WORK TO COMPLETE → Extract each line of the data below that contains the word "province", copying every such line in full.

TASK INPUT →
[BEGIN]

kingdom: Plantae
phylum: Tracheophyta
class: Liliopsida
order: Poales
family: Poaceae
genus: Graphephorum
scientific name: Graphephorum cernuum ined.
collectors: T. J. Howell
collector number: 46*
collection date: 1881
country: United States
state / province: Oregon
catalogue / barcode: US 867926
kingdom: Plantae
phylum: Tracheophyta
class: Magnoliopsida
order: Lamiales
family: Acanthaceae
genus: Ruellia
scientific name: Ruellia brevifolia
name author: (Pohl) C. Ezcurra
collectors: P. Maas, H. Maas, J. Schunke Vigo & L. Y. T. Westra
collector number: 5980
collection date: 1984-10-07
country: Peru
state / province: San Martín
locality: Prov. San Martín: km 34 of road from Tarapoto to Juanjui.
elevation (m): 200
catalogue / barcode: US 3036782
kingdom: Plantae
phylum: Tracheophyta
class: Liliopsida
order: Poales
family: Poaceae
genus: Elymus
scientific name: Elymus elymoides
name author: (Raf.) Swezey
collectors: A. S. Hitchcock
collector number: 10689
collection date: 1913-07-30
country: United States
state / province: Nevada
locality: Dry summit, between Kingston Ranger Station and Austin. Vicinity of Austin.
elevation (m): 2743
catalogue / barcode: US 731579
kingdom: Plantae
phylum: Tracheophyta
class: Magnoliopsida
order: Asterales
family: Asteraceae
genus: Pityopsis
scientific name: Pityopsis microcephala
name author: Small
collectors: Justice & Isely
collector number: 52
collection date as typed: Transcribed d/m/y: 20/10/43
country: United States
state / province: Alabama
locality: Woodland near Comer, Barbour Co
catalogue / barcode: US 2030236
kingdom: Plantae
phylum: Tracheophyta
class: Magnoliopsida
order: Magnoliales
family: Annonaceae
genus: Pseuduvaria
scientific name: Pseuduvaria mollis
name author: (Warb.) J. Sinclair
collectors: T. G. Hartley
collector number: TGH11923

[END]

SOLVED EXERCISE →
state / province: Oregon
state / province: San Martín
state / province: Nevada
state / province: Alabama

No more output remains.